If you think you're unlucky, you haven't met Kyle Cook of Lakeland, Florida, near Tampa. Cook has been on the receiving end of a lightning strike and bites from a rattlesnake, a brown recluse spider and an alligator. And that's just the tip of the iceberg.
The Lakeland man takes Murphy's law to a whole new level, also taking stings from man o' war and stingrays. The rattlesnake wasn't his first snake bite, either, as he's suffered bites from indigo snakes, corn snakes and a Burmese python.
"I need to get a (protective) bubble," Cook told the Ledger.
All of these incidents have happened fairly recently, beginning with the lightning strike in August 2012. While doing operating a sweeper truck, Cook had left his vehicle to release a hydraulic line that caused his vehicle to become stuck in a gutter.

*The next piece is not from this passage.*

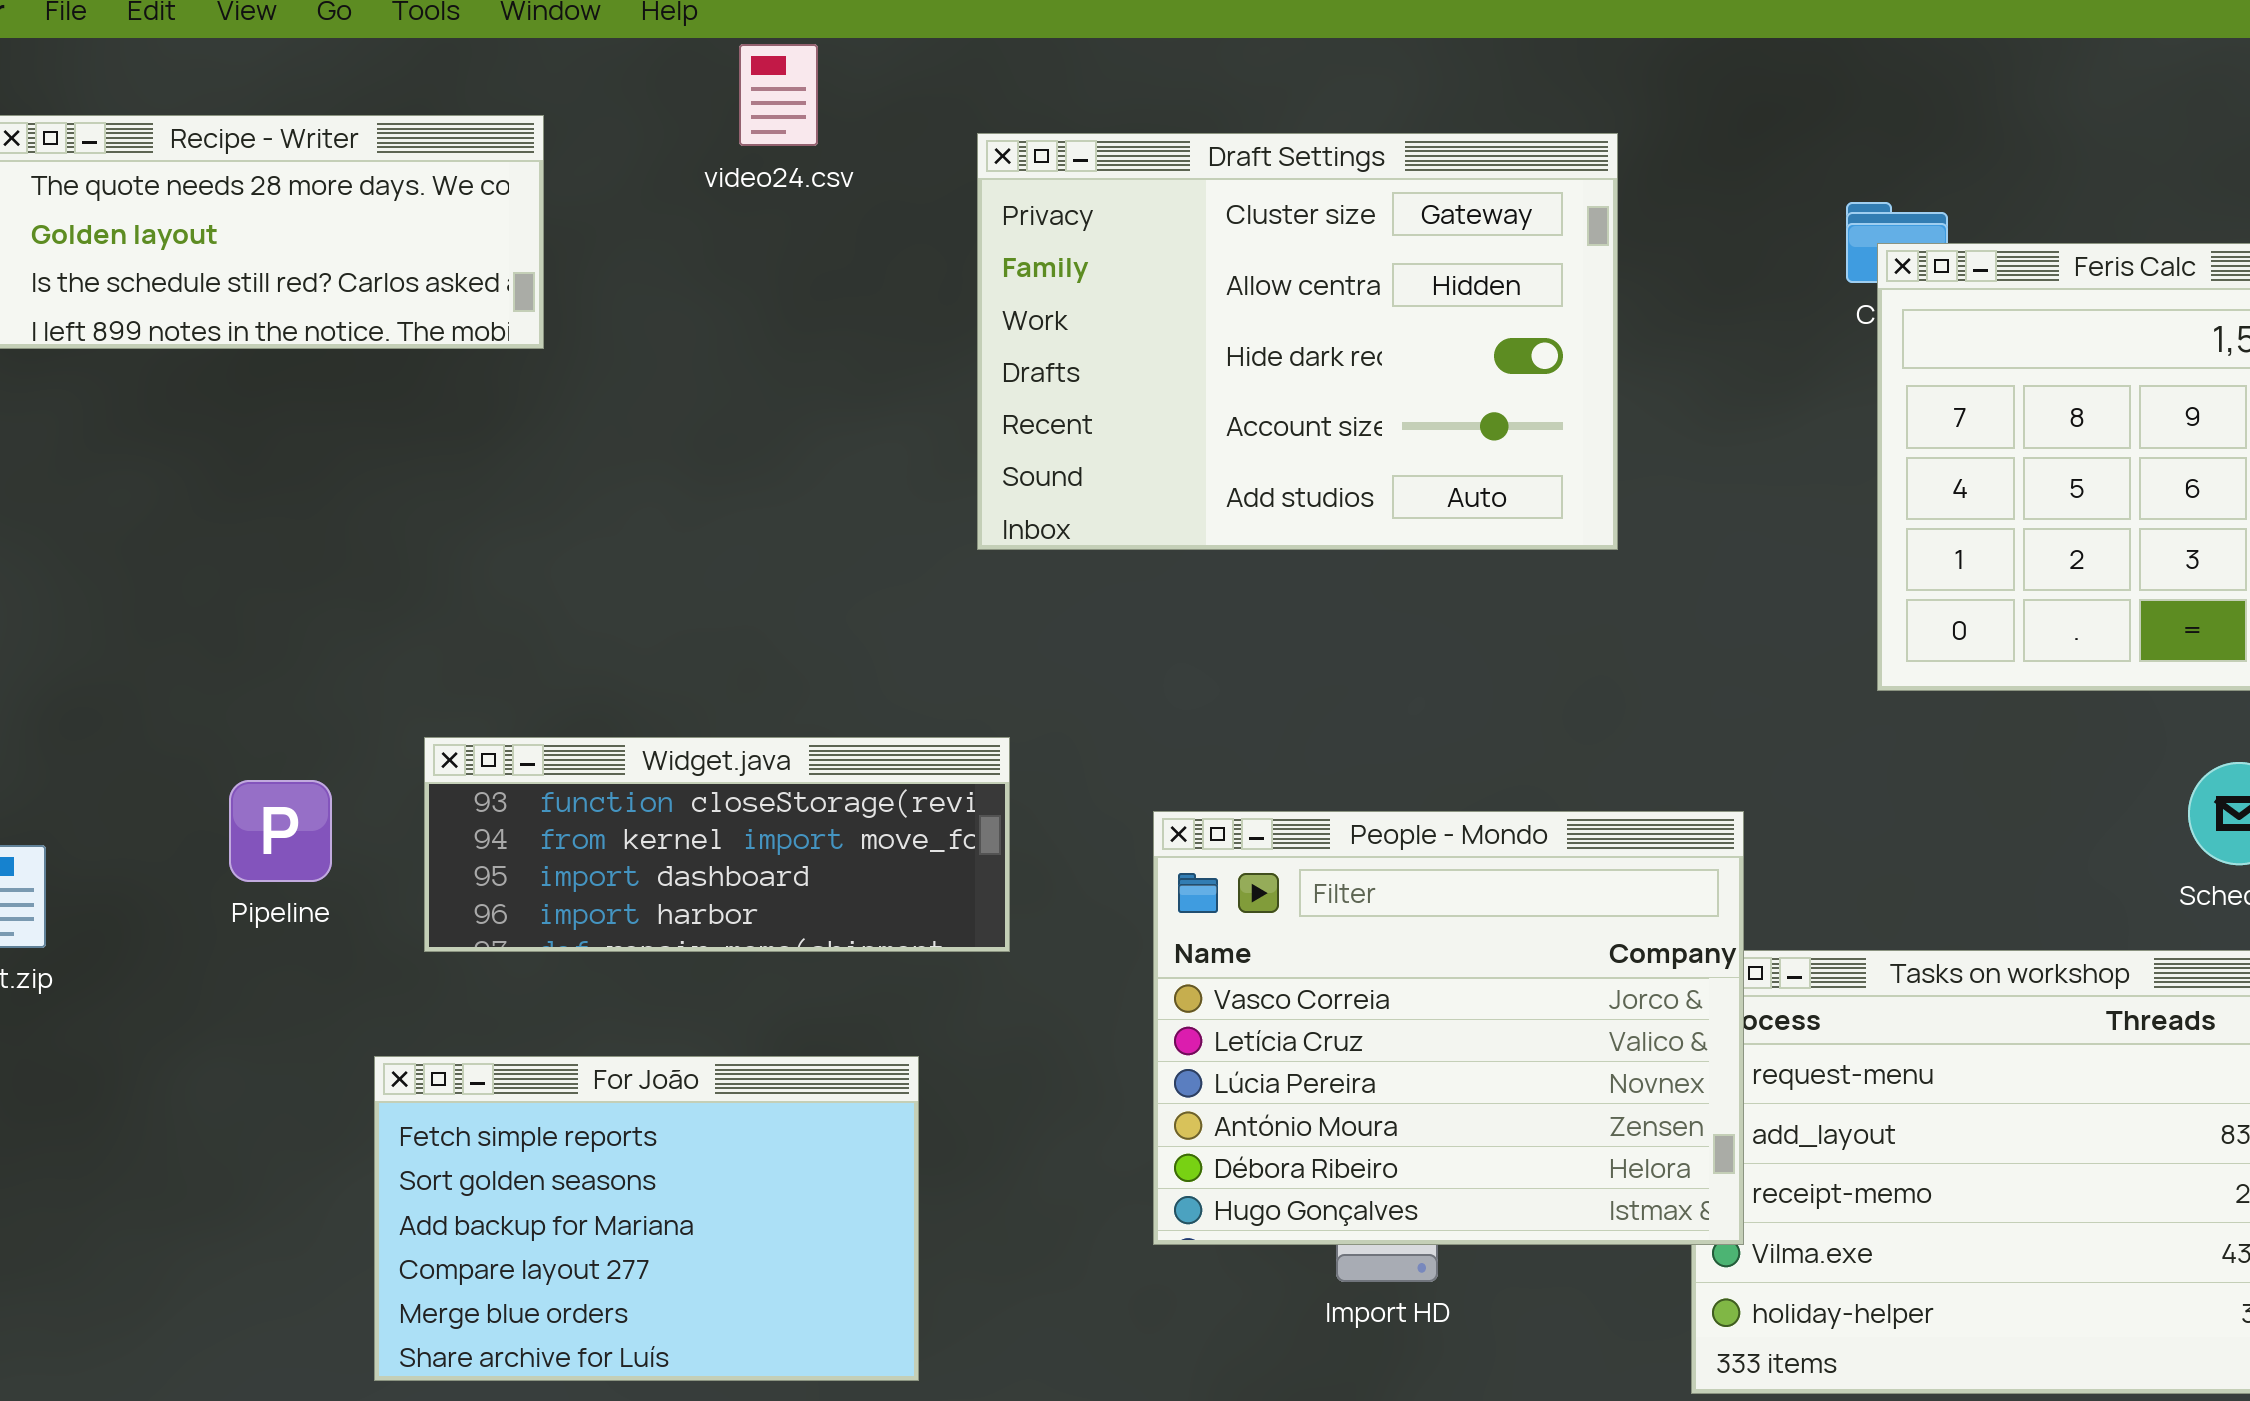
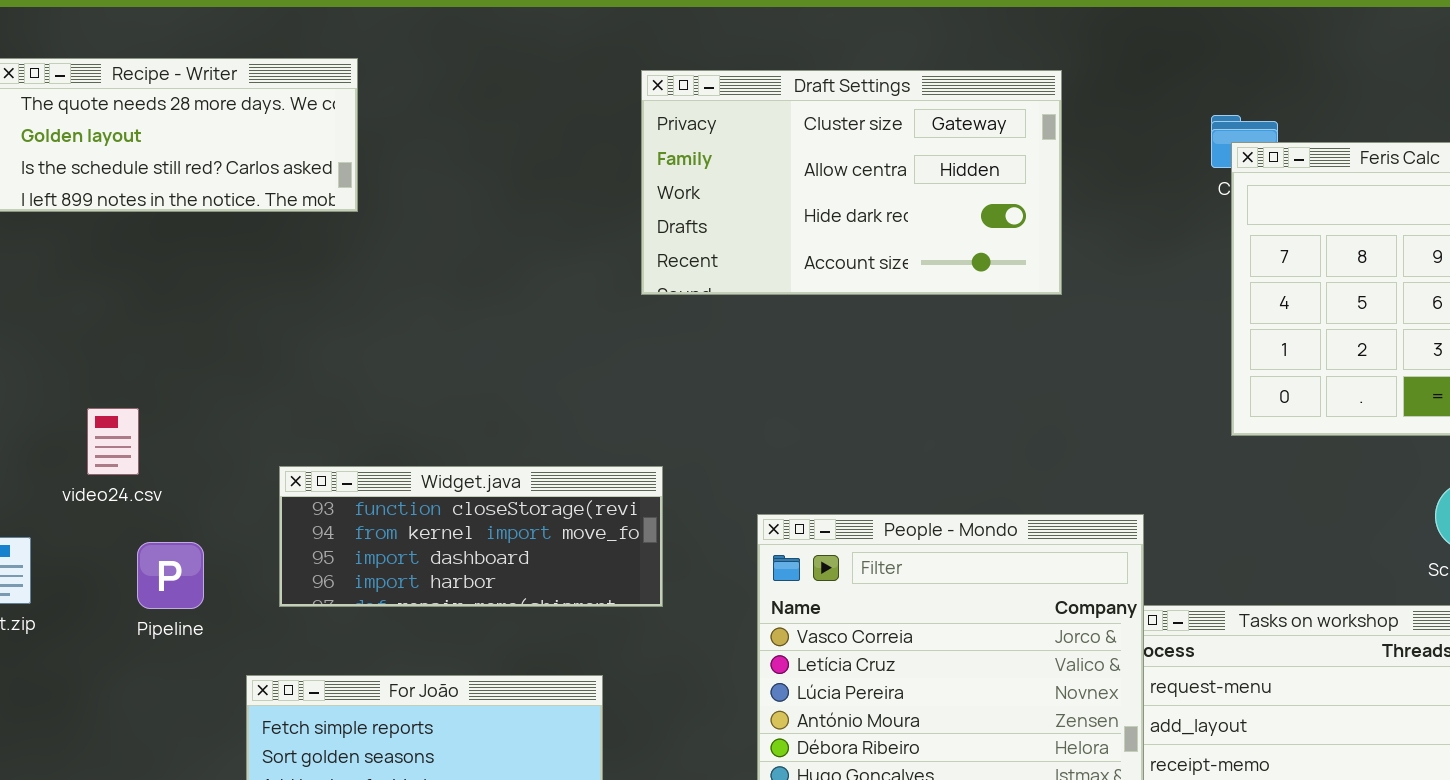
video24.csv: [739,44,818,146] -> [87,408,139,475], moved
Draft Settings: [977,133,1618,550] -> [641,70,1062,295], resized
Pipeline: [229,780,332,882] -> [137,542,204,609], moved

It was his misfortune that lightning struck at that moment about 10 feet away, and the electricity flowed through the puddle, into the sweeper's metal bristles and eventually his hand.
"It was like Mike Tyson hitting me with a jackhammer in the jaw," he said.

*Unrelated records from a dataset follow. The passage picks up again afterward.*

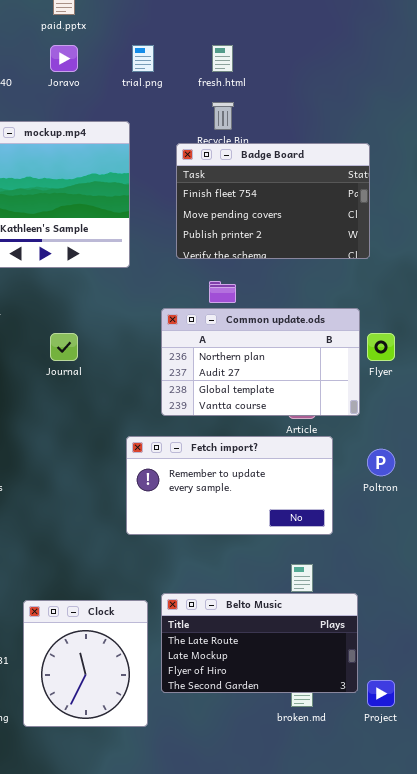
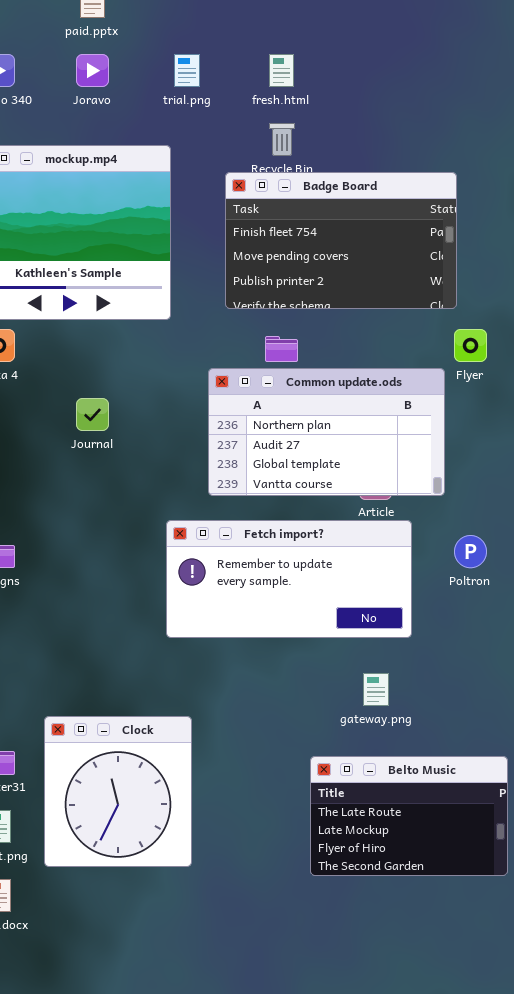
Flyer: [367,333,395,361] -> [454,329,487,362], moved
Belto Music: [161,593,358,693] -> [310,756,508,876], moved, resized

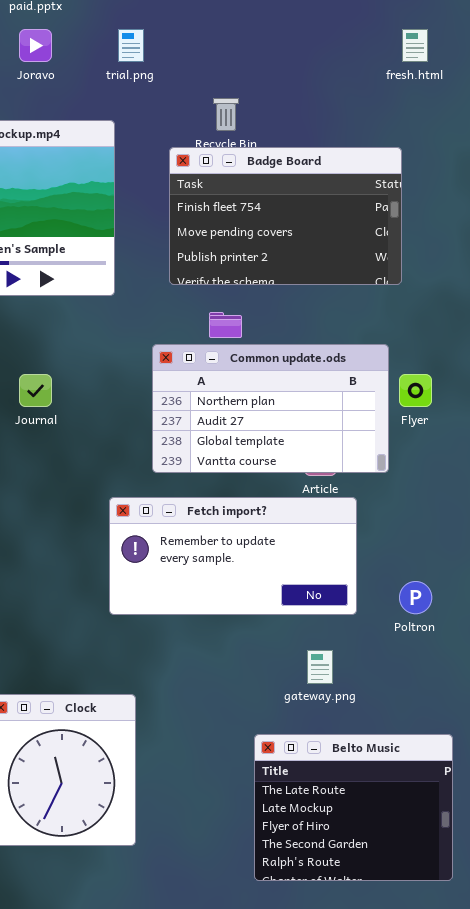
fresh.html: [269,54,294,87] -> [402,29,428,62], moved
Flyer: [454,329,487,362] -> [399,374,432,407], moved
Poltron: [454,535,487,568] -> [399,581,432,614], moved
Belto Music: [310,756,508,876] -> [254,734,453,881], resized

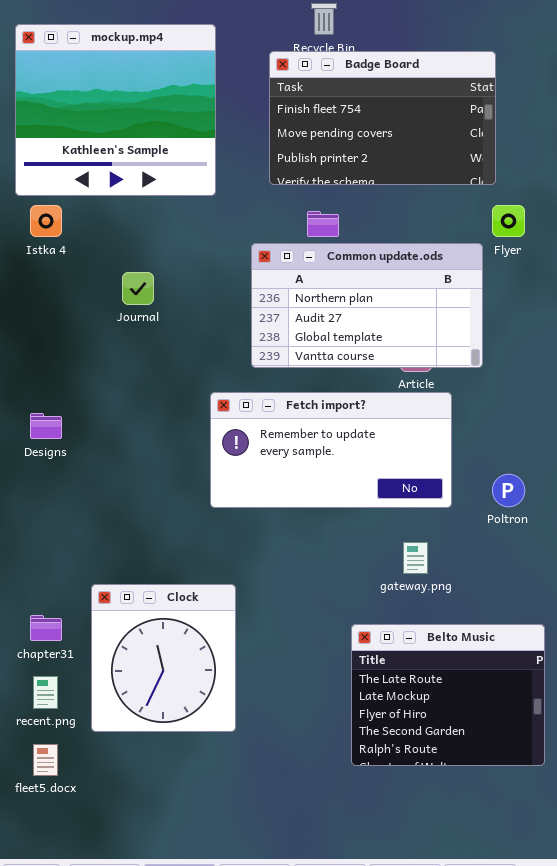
Flyer: [399,374,432,407] -> [492,205,525,237], moved

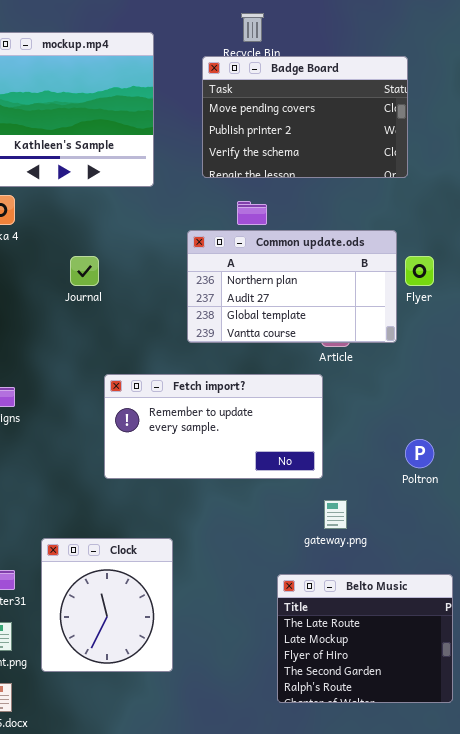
Badge Board: [269,51,496,185] -> [202,56,408,178], scrolled down 1 row
Flyer: [492,205,525,237] -> [405,256,434,286], moved
Fetch import?: [210,392,452,508] -> [104,374,323,479], moved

The blast knocked him back 6 feet and knocked him out for almost a minute. The incident caused Cook to have a minor heart attack and he now suffers from severe spinal and nerve damage.
"I still have severe PTSD when a storm comes through," he said. "Lightning scares me so bad now."
In 2016, he suffered bites from both a brown recluse and a rattlesnake. The first was back in April, when a highly venomous spider bit Cook's left hand while he was working at a warehouse.
Cook's reluctance to go to a doctor at first nearly cost him his hand in the incident. He continued to work for at least a week because he didn't want to lose a paycheck. Eventually he had to have surgery to save his hand from being amputated as result of toxin buildup almost leading to osteonecrosis.
The incident has also left the 31-year-old father of four with limited use in that hand.
Most recently, the rattlesnake bite provided quite the scare as he worked to finish up mowing his lawn. He was using a push mower and thought something might be wrong with the machine when he heard a loud rattling sound.
When Cook spotted the 5-foot-long eastern diamondback rattlesnake at the edge of his lawn, he tried to back out of the area, but, in a scene that sounds like it's straight out of a movie, he stepped onto a stick and set the reptile off.
"When it snapped, it moved so fast," Cook said. "I've heard they can move half the length of their body in less than two milliseconds. I didn't even see it bite me. I just screamed and ran to my wife."
The rattlesnake incident may have been the most fortunate of his bad-luck incidents. The snake's fangs didn't get adequate penetration beyond adipose tissue in his right ankle.
"(Doctors) said the tissue saved my life because it didn't allow (the venom) to go into the bloodstream," he said.
Cook went home after a night in the hospital, but the ankle still bothers him.
Cook's main focus in the snake incident is not so much on himself, but his family.
"I'm just glad the kids weren't back there," he said. "These creatures, they don't go out looking for us. We just stumble upon them."
Such was the case of his alligator bite, as he accidentally hooked the reptile while fishing.
In case you're wondering about the odds of some of these bizarre incidents, Cook has definitely been going against some big numbers. The National Weather Service estimates a 1-in-12,000 chance of being struck by lightning in an average lifetime. For a venomous snakebite, the Department of Wildlife reports only one in 37,500 people are bitten each year.
When it comes to a brown recluse, only around 342 spider bites are reported in Florida each year. And, according to studies by the University of California Riverside, almost 90 percent of brown recluse bites result in small red marks that heal without scarring.
If I were Kyle, I'd be avoiding the ocean just in case I defy the 1-in-3,748,067 odds of being attacked by a shark!
What do you think? Is this the unluckiest guy ever?